Make an exact copy of the entries below with the pictures removed.

Edit tracking data:
=====
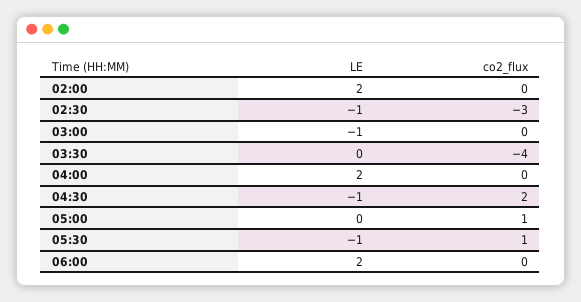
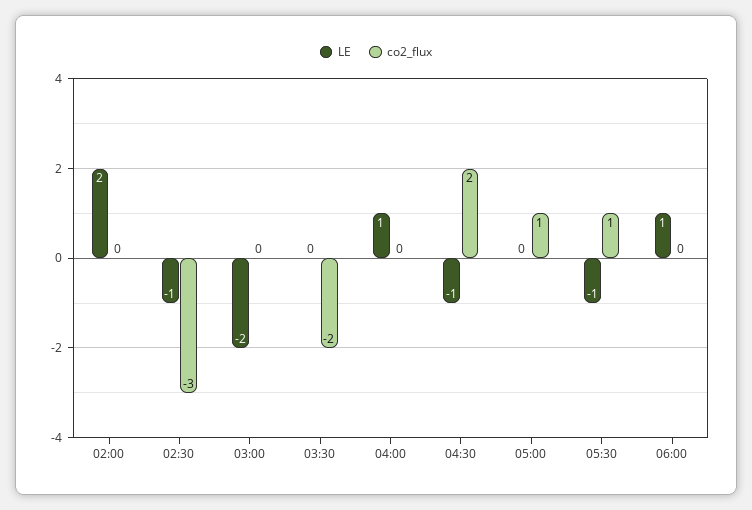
  {
    "LE": {
      "02:00": 2,
      "02:30": -1,
-     "03:00": -1,
+     "03:00": -2,
      "03:30": 0,
-     "04:00": 2,
+     "04:00": 1,
      "04:30": -1,
      "05:00": 0,
      "05:30": -1,
-     "06:00": 2
+     "06:00": 1
    },
    "co2_flux": {
      "02:00": 0,
      "02:30": -3,
      "03:00": 0,
-     "03:30": -4,
+     "03:30": -2,
      "04:00": 0,
      "04:30": 2,
      "05:00": 1,
      "05:30": 1,
      "06:00": 0
    }
  }

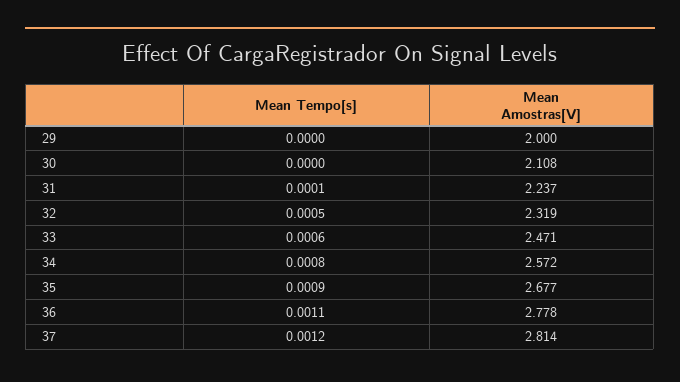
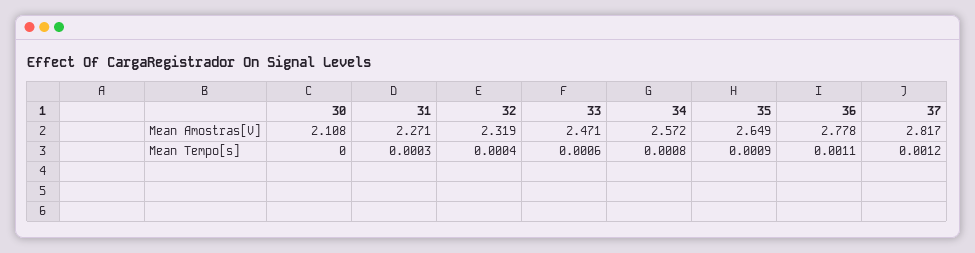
  {
    "Mean Tempo[s]": {
-     "29": 0,
      "30": 0,
-     "31": 0.0001,
+     "31": 0.0003,
-     "32": 0.0005,
+     "32": 0.0004,
      "33": 0.0006,
      "34": 0.0008,
      "35": 0.0009,
      "36": 0.0011,
      "37": 0.0012
    },
    "Mean Amostras[V]": {
-     "29": 2,
      "30": 2.108,
-     "31": 2.237,
+     "31": 2.271,
      "32": 2.319,
      "33": 2.471,
      "34": 2.572,
-     "35": 2.677,
+     "35": 2.649,
      "36": 2.778,
-     "37": 2.814
+     "37": 2.817
    }
  }

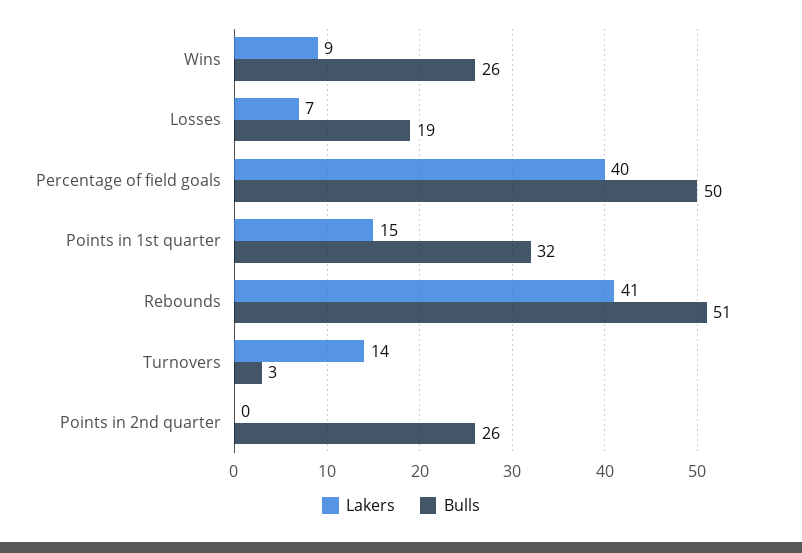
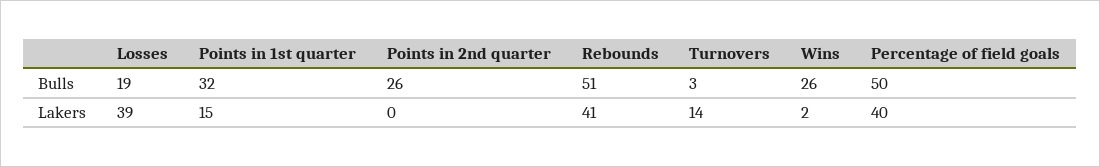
  {
    "Lakers": {
-     "Wins": 9,
+     "Wins": 2,
-     "Losses": 7,
+     "Losses": 39,
      "Percentage of field goals": 40,
      "Points in 1st quarter": 15,
      "Rebounds": 41,
      "Turnovers": 14,
      "Points in 2nd quarter": 0
    },
    "Bulls": {
      "Wins": 26,
      "Losses": 19,
      "Percentage of field goals": 50,
      "Points in 1st quarter": 32,
      "Rebounds": 51,
      "Turnovers": 3,
      "Points in 2nd quarter": 26
    }
  }

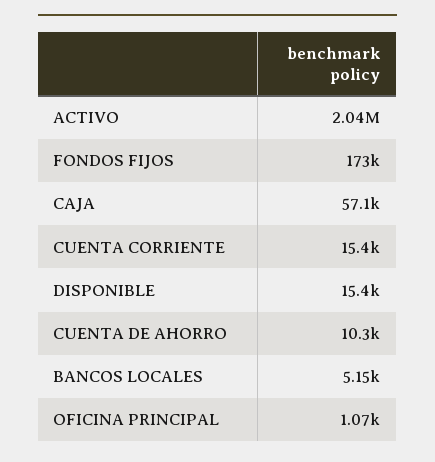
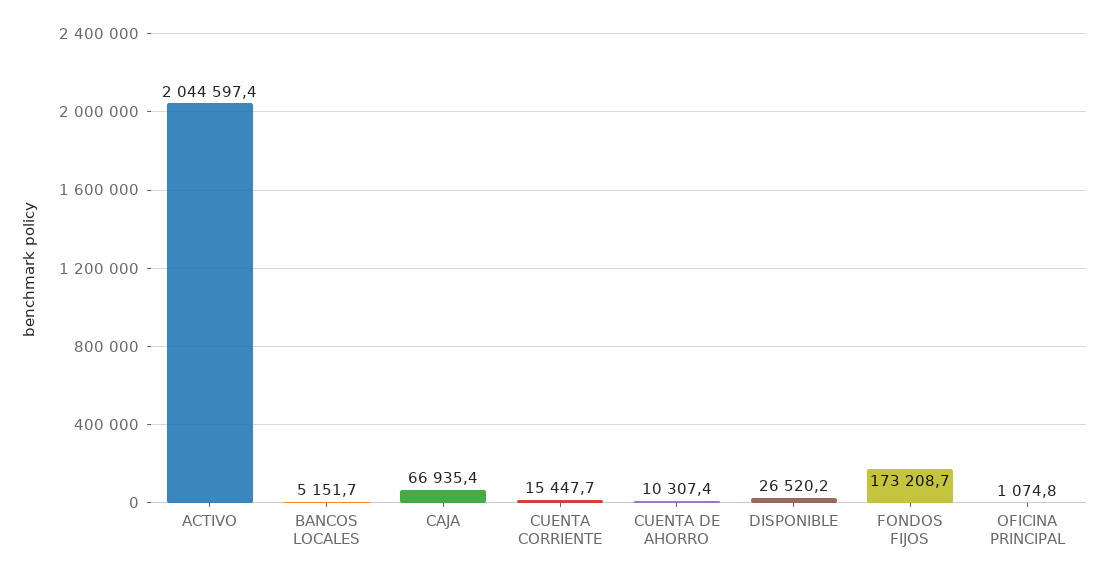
  {
    "ACTIVO": 2044597.4,
    "FONDOS FIJOS": 173208.7,
-   "CAJA": 57100,
+   "CAJA": 66935.4,
    "CUENTA CORRIENTE": 15447.7,
-   "DISPONIBLE": 15400,
+   "DISPONIBLE": 26520.2,
    "CUENTA DE AHORRO": 10307.4,
    "BANCOS LOCALES": 5151.7,
    "OFICINA PRINCIPAL": 1074.8
  }

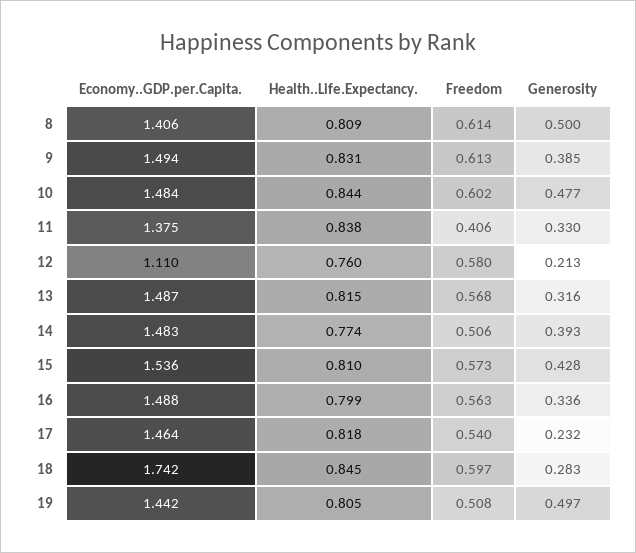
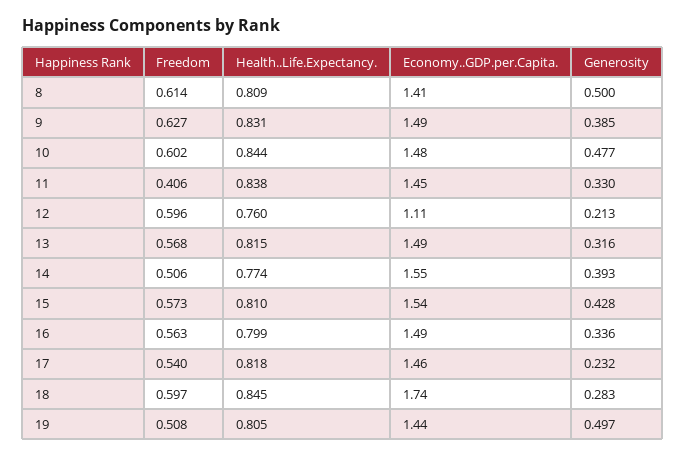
  {
    "Economy..GDP.per.Capita.": {
      "8": 1.406,
      "9": 1.494,
      "10": 1.484,
-     "11": 1.375,
+     "11": 1.45,
      "12": 1.11,
      "13": 1.487,
-     "14": 1.483,
+     "14": 1.55,
      "15": 1.536,
      "16": 1.488,
      "17": 1.464,
      "18": 1.742,
      "19": 1.442
    },
    "Health..Life.Expectancy.": {
      "8": 0.809,
      "9": 0.831,
      "10": 0.844,
      "11": 0.838,
      "12": 0.76,
      "13": 0.815,
      "14": 0.774,
      "15": 0.81,
      "16": 0.799,
      "17": 0.818,
      "18": 0.845,
      "19": 0.805
    },
    "Freedom": {
      "8": 0.614,
-     "9": 0.613,
+     "9": 0.627,
      "10": 0.602,
      "11": 0.406,
-     "12": 0.58,
+     "12": 0.596,
      "13": 0.568,
      "14": 0.506,
      "15": 0.573,
      "16": 0.563,
      "17": 0.54,
      "18": 0.597,
      "19": 0.508
    },
    "Generosity": {
      "8": 0.5,
      "9": 0.385,
      "10": 0.477,
      "11": 0.33,
      "12": 0.213,
      "13": 0.316,
      "14": 0.393,
      "15": 0.428,
      "16": 0.336,
      "17": 0.232,
      "18": 0.283,
      "19": 0.497
    }
  }

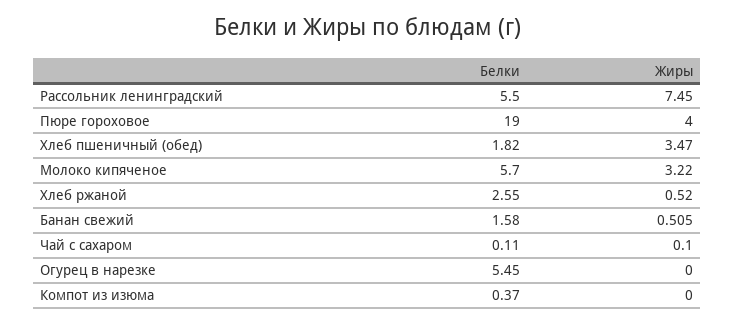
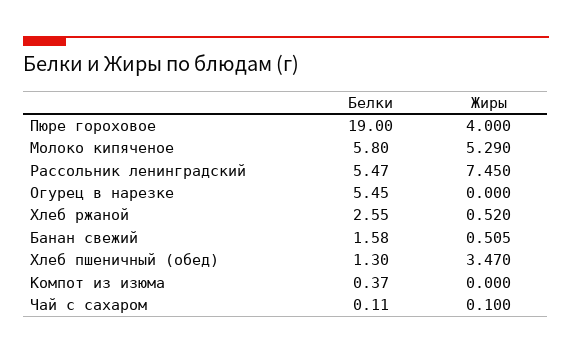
  {
    "Белки": {
-     "Рассольник ленинградский": 5.5,
+     "Рассольник ленинградский": 5.47,
      "Пюре гороховое": 19,
-     "Хлеб пшеничный (обед)": 1.82,
+     "Хлеб пшеничный (обед)": 1.3,
-     "Молоко кипяченое": 5.7,
+     "Молоко кипяченое": 5.8,
      "Хлеб ржаной": 2.55,
      "Банан свежий": 1.58,
      "Чай с сахаром": 0.11,
      "Огурец в нарезке": 5.45,
      "Компот из изюма": 0.37
    },
    "Жиры": {
      "Рассольник ленинградский": 7.45,
      "Пюре гороховое": 4,
      "Хлеб пшеничный (обед)": 3.47,
-     "Молоко кипяченое": 3.22,
+     "Молоко кипяченое": 5.29,
      "Хлеб ржаной": 0.52,
      "Банан свежий": 0.505,
      "Чай с сахаром": 0.1,
      "Огурец в нарезке": 0,
      "Компот из изюма": 0
    }
  }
=====
§ ANSWER TO THIS PROBLEM:
  {
    "LE": {
      "02:00": 2,
      "02:30": -1,
-     "03:00": -1,
+     "03:00": -2,
      "03:30": 0,
-     "04:00": 2,
+     "04:00": 1,
      "04:30": -1,
      "05:00": 0,
      "05:30": -1,
-     "06:00": 2
+     "06:00": 1
    },
    "co2_flux": {
      "02:00": 0,
      "02:30": -3,
      "03:00": 0,
-     "03:30": -4,
+     "03:30": -2,
      "04:00": 0,
      "04:30": 2,
      "05:00": 1,
      "05:30": 1,
      "06:00": 0
    }
  }

  {
    "Mean Tempo[s]": {
-     "29": 0,
      "30": 0,
-     "31": 0.0001,
+     "31": 0.0003,
-     "32": 0.0005,
+     "32": 0.0004,
      "33": 0.0006,
      "34": 0.0008,
      "35": 0.0009,
      "36": 0.0011,
      "37": 0.0012
    },
    "Mean Amostras[V]": {
-     "29": 2,
      "30": 2.108,
-     "31": 2.237,
+     "31": 2.271,
      "32": 2.319,
      "33": 2.471,
      "34": 2.572,
-     "35": 2.677,
+     "35": 2.649,
      "36": 2.778,
-     "37": 2.814
+     "37": 2.817
    }
  }

  {
    "Lakers": {
-     "Wins": 9,
+     "Wins": 2,
-     "Losses": 7,
+     "Losses": 39,
      "Percentage of field goals": 40,
      "Points in 1st quarter": 15,
      "Rebounds": 41,
      "Turnovers": 14,
      "Points in 2nd quarter": 0
    },
    "Bulls": {
      "Wins": 26,
      "Losses": 19,
      "Percentage of field goals": 50,
      "Points in 1st quarter": 32,
      "Rebounds": 51,
      "Turnovers": 3,
      "Points in 2nd quarter": 26
    }
  }

  {
    "ACTIVO": 2044597.4,
    "FONDOS FIJOS": 173208.7,
-   "CAJA": 57100,
+   "CAJA": 66935.4,
    "CUENTA CORRIENTE": 15447.7,
-   "DISPONIBLE": 15400,
+   "DISPONIBLE": 26520.2,
    "CUENTA DE AHORRO": 10307.4,
    "BANCOS LOCALES": 5151.7,
    "OFICINA PRINCIPAL": 1074.8
  }

  {
    "Economy..GDP.per.Capita.": {
      "8": 1.406,
      "9": 1.494,
      "10": 1.484,
-     "11": 1.375,
+     "11": 1.45,
      "12": 1.11,
      "13": 1.487,
-     "14": 1.483,
+     "14": 1.55,
      "15": 1.536,
      "16": 1.488,
      "17": 1.464,
      "18": 1.742,
      "19": 1.442
    },
    "Health..Life.Expectancy.": {
      "8": 0.809,
      "9": 0.831,
      "10": 0.844,
      "11": 0.838,
      "12": 0.76,
      "13": 0.815,
      "14": 0.774,
      "15": 0.81,
      "16": 0.799,
      "17": 0.818,
      "18": 0.845,
      "19": 0.805
    },
    "Freedom": {
      "8": 0.614,
-     "9": 0.613,
+     "9": 0.627,
      "10": 0.602,
      "11": 0.406,
-     "12": 0.58,
+     "12": 0.596,
      "13": 0.568,
      "14": 0.506,
      "15": 0.573,
      "16": 0.563,
      "17": 0.54,
      "18": 0.597,
      "19": 0.508
    },
    "Generosity": {
      "8": 0.5,
      "9": 0.385,
      "10": 0.477,
      "11": 0.33,
      "12": 0.213,
      "13": 0.316,
      "14": 0.393,
      "15": 0.428,
      "16": 0.336,
      "17": 0.232,
      "18": 0.283,
      "19": 0.497
    }
  }

  {
    "Белки": {
-     "Рассольник ленинградский": 5.5,
+     "Рассольник ленинградский": 5.47,
      "Пюре гороховое": 19,
-     "Хлеб пшеничный (обед)": 1.82,
+     "Хлеб пшеничный (обед)": 1.3,
-     "Молоко кипяченое": 5.7,
+     "Молоко кипяченое": 5.8,
      "Хлеб ржаной": 2.55,
      "Банан свежий": 1.58,
      "Чай с сахаром": 0.11,
      "Огурец в нарезке": 5.45,
      "Компот из изюма": 0.37
    },
    "Жиры": {
      "Рассольник ленинградский": 7.45,
      "Пюре гороховое": 4,
      "Хлеб пшеничный (обед)": 3.47,
-     "Молоко кипяченое": 3.22,
+     "Молоко кипяченое": 5.29,
      "Хлеб ржаной": 0.52,
      "Банан свежий": 0.505,
      "Чай с сахаром": 0.1,
      "Огурец в нарезке": 0,
      "Компот из изюма": 0
    }
  }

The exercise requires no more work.